Exercise details >>
Scan the material for "down". Copy every line it appears in.

Dataset entries >>
=======

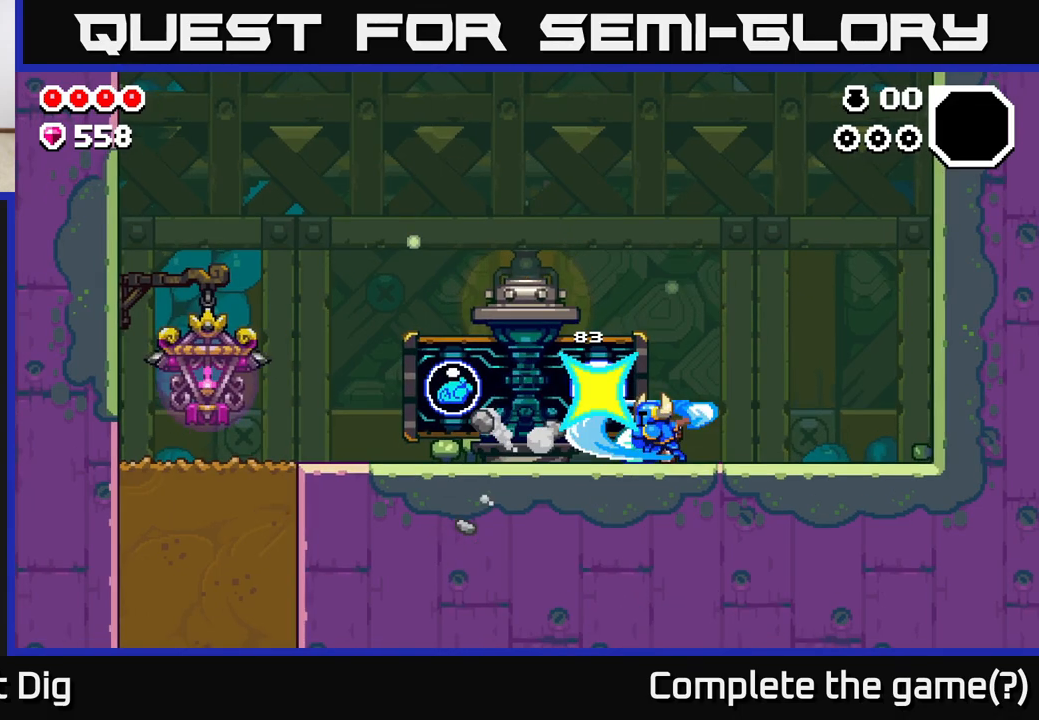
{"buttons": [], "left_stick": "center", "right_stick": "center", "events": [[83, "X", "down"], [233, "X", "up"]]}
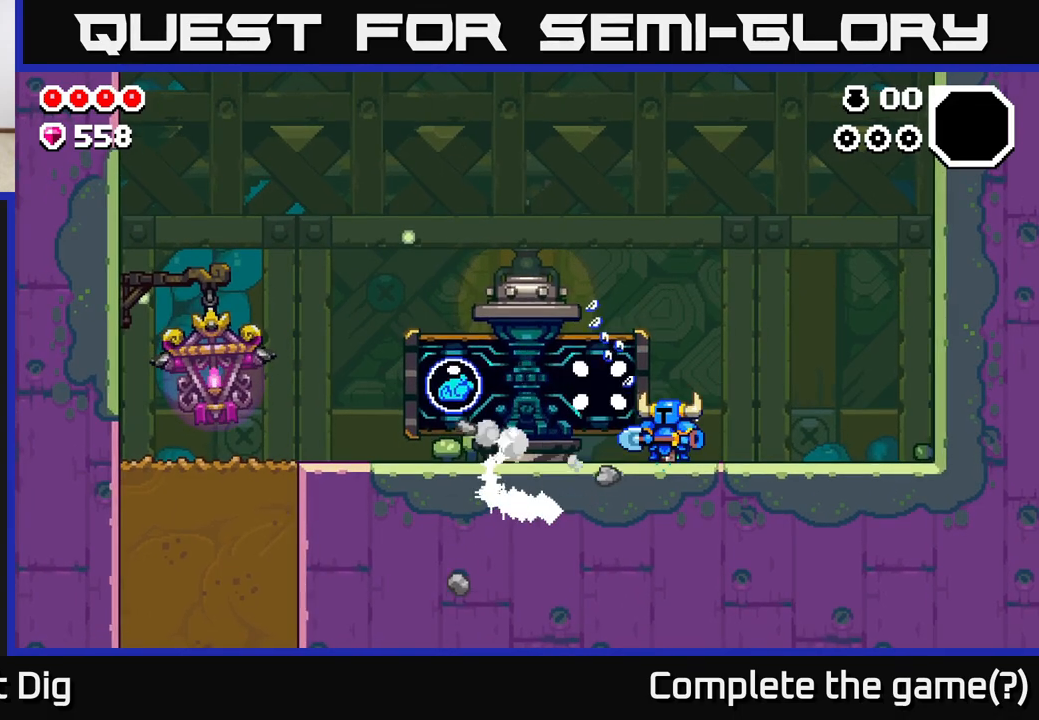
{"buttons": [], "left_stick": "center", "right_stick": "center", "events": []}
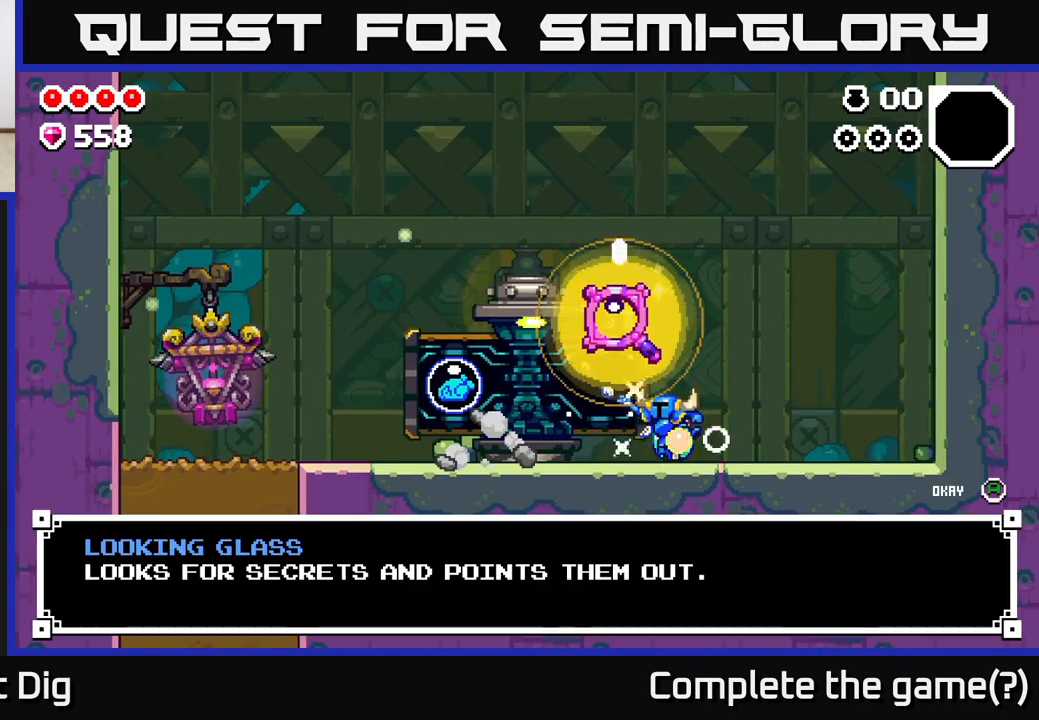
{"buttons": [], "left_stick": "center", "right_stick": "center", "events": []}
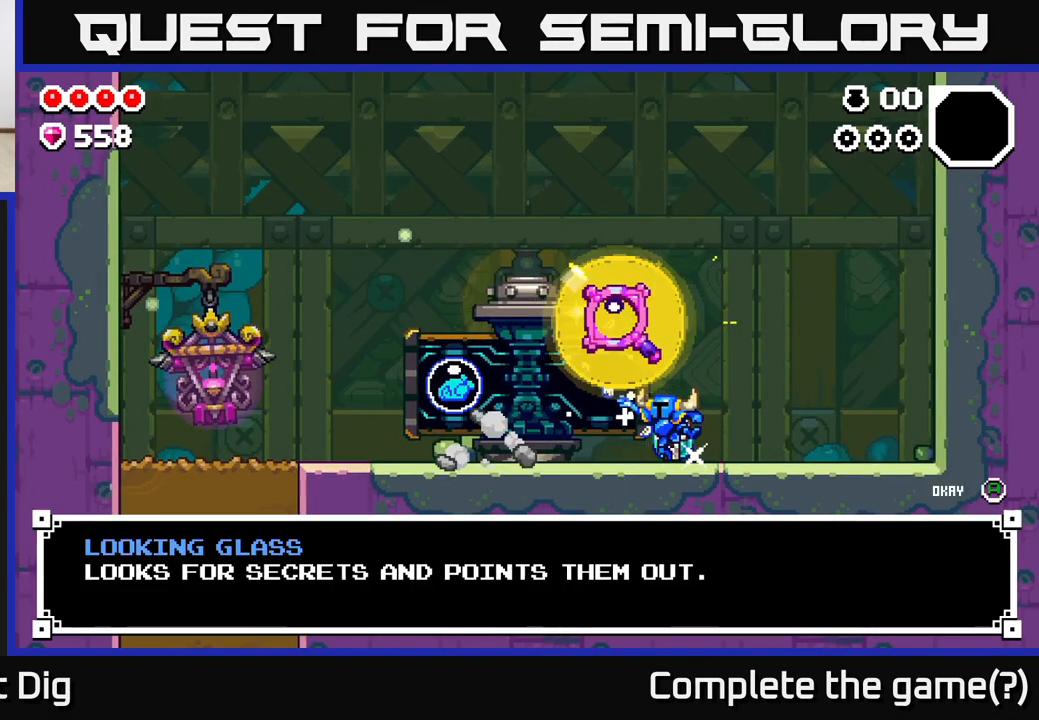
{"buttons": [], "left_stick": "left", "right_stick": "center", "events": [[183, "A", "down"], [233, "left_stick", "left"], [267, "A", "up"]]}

=======

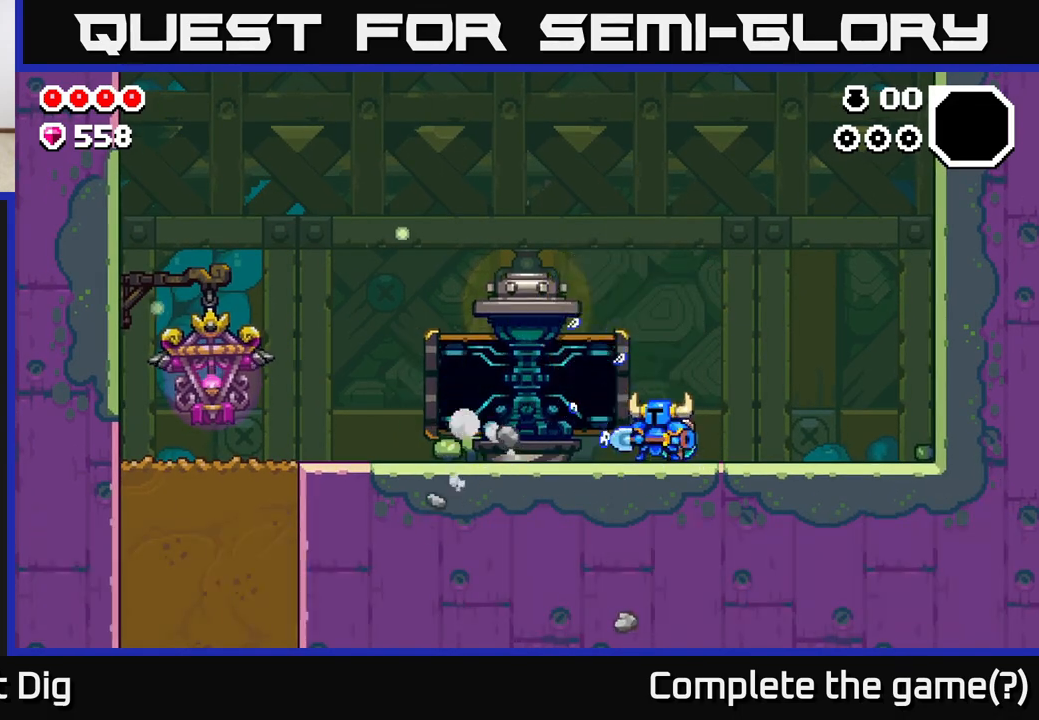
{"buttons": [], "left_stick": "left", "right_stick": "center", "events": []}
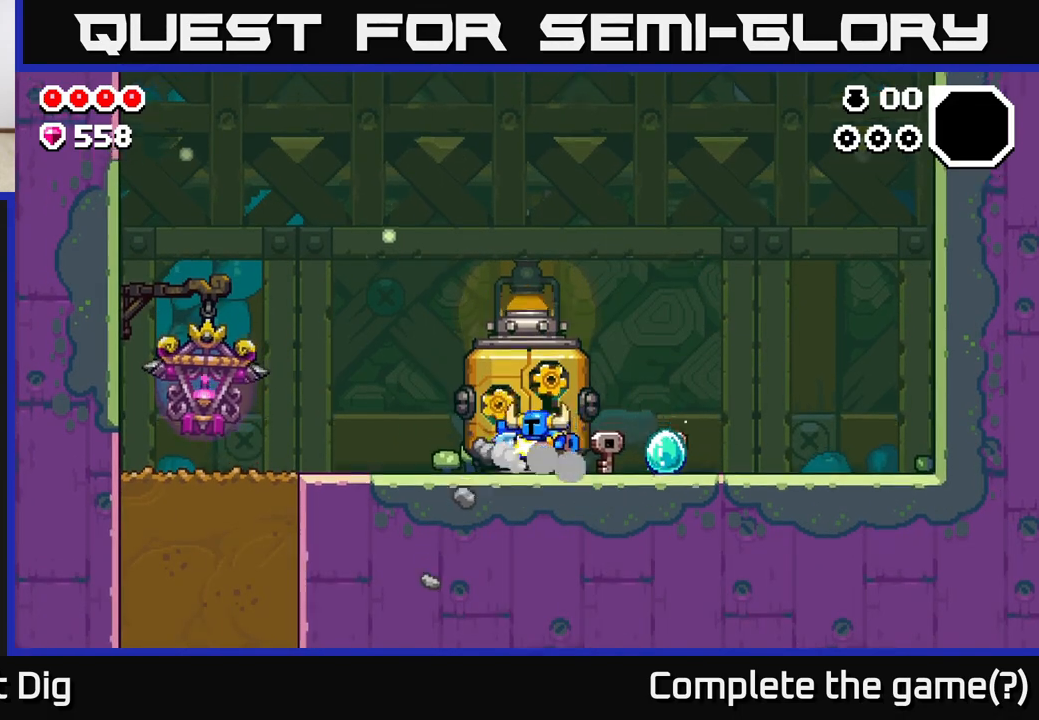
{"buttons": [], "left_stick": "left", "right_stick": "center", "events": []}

=======

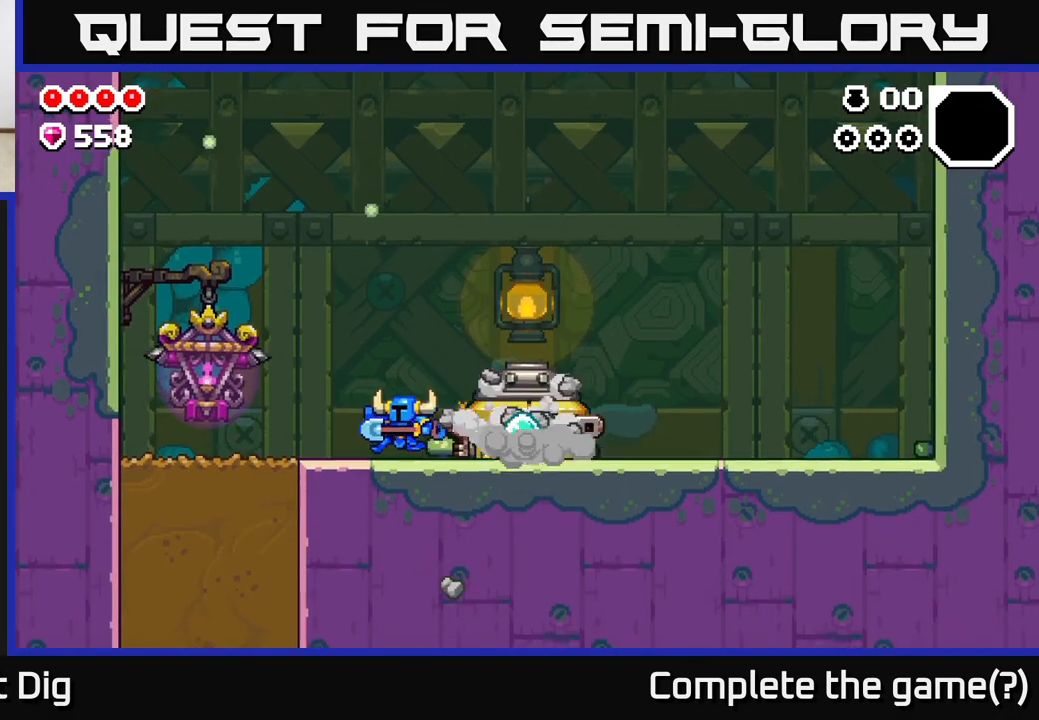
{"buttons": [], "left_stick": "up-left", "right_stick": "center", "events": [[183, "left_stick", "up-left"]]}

=======

Exercise output >>
{"buttons": [], "left_stick": "center", "right_stick": "center", "events": [[83, "X", "down"], [233, "X", "up"]]}
{"buttons": [], "left_stick": "left", "right_stick": "center", "events": [[183, "A", "down"], [233, "left_stick", "left"], [267, "A", "up"]]}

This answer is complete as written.